Le istituzioni italiane ed europee, però, sembrano sorde a questi argomenti e continuano ad additare come minaccia intollerabile per il cittadino europeo i cosiddetti migranti economici – quelli, cioè, destinati a veder rigettata la richiesta d’asilo. L’unica via per la riduzione dei costi resta allora la riduzione del flusso di profughi. Per non porsi esplicitamente in contrasto con gli appelli di Papa Francesco, la strategia viene presentata come se avesse un solo obiettivo: contrastare i trafficanti. Si glissa sul fatto che i trafficanti operano solo perché gli Stati membri Ue non hanno offerto ai profughi alcun corridoio umanitario alternativo.
Nelle ultime settimane, il governo italiano, col plauso della Ue, ha sostanzialmente vietato alle Ong che cooperavano al salvataggio in mare dei profughi di spingersi troppo a ridosso delle coste libiche e ha rafforzato gli strumenti in mano all’autorità di Tripoli per controllare partenze dalla costa libica e soccorsi in mare nelle proprie acque territoriali (e non solo). Il risultato esalta i nostri governanti: a fronte di un aumento di quasi il 20 per cento degli sbarchi nei primi sei mesi del 2017 rispetto allo stesso periodo del 2016, il flusso si è praticamente arrestato nell’ultimo mese: dai 21 mila arrivi dell’agosto 2016 si è scesi ai 3 mila circa dell’agosto 2017. La guardia costiera dell’autorità di Tripoli, sostenuta tecnicamente dall’Italia, ha riportato in Libia la maggior parte di quelli che erano comunque riusciti a imbarcarsi, non esitando a minacciare con le armi le navi delle Ong che risultassero di intralcio.
Molto meno esaltante è però il quadro dal punto di vista del diritto.
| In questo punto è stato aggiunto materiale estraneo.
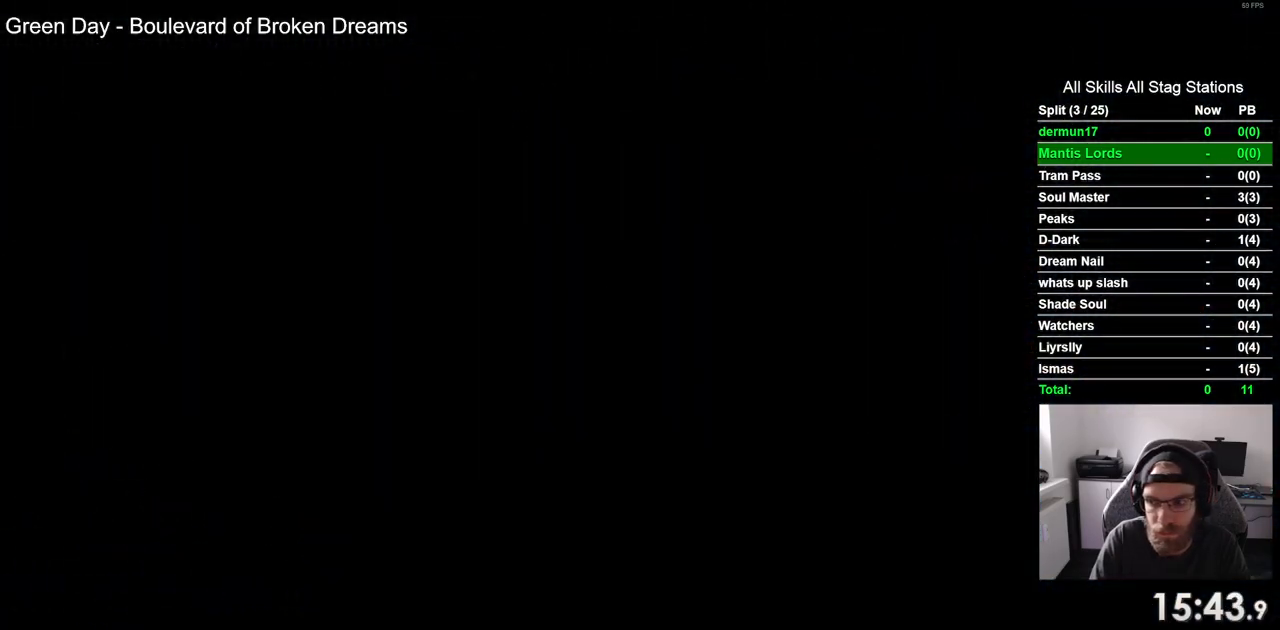
Gameplay with a controller (PlayStation layout); each line is a JSON object with the inputs held at the frame after it. "events" lists button and stick changes between this image and that frame as [ms after this image, input, new state], when the widget could be followed in between.
{"buttons": ["DPAD_LEFT"], "left_stick": "center", "right_stick": "center", "events": [[283, "DPAD_LEFT", "down"]]}
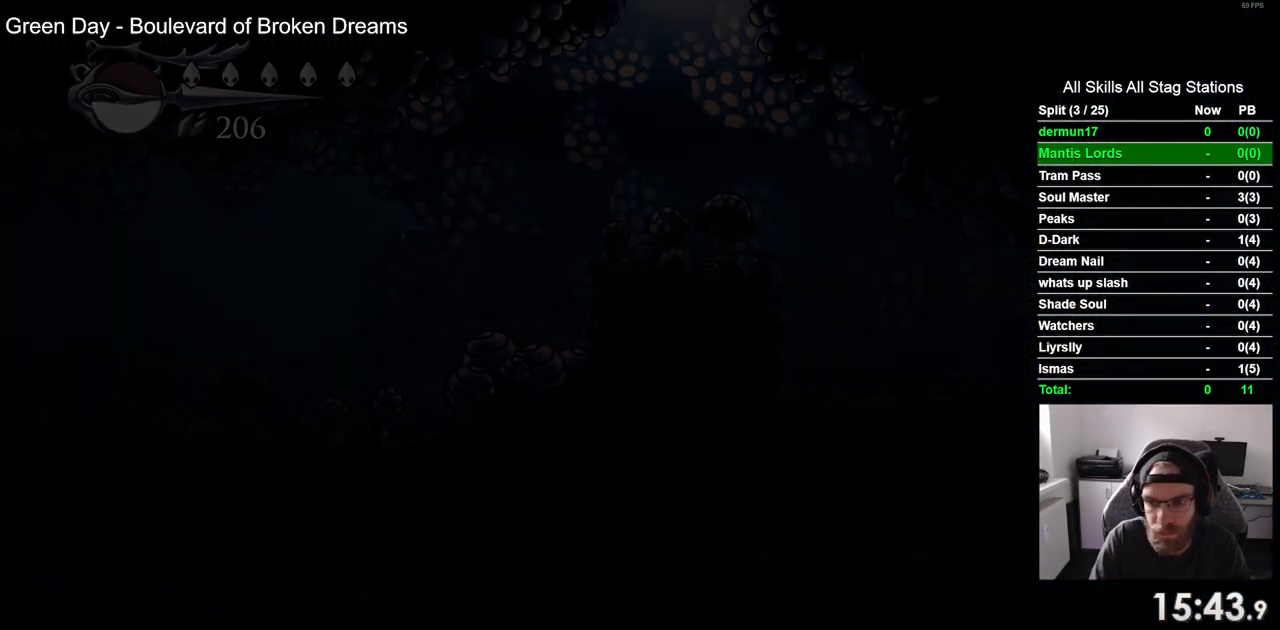
{"buttons": ["DPAD_LEFT"], "left_stick": "center", "right_stick": "center", "events": []}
La diminuzione del flusso non è infatti selettiva: colpisce nello stesso modo i titolari del diritto d’asilo e i migranti economici. Gloriarsene equivale a riconoscere che al diritto d’asilo l’Italia e la Ue non sono minimamente interessate. Affermare poi che in questo modo si riducono drasticamente anche i naufragi non tiene conto dei rischi per la vita a cui gli stranieri respinti – quanto meno quelli che avrebbero visto riconosciuto il diritto alla protezione – saranno restituiti.
Si ovvierà a questo spostando in Africa l’esame delle domande di asilo e lasciando che i soli titolari del diritto alla protezione raggiungano l’Europa? Teoricamente, è possibile. Ma è assai improbabile che la Ue possa garantire allo stesso tempo procedure di riconoscimento rapide ed eque in Africa se non riesce a farlo sul proprio territorio.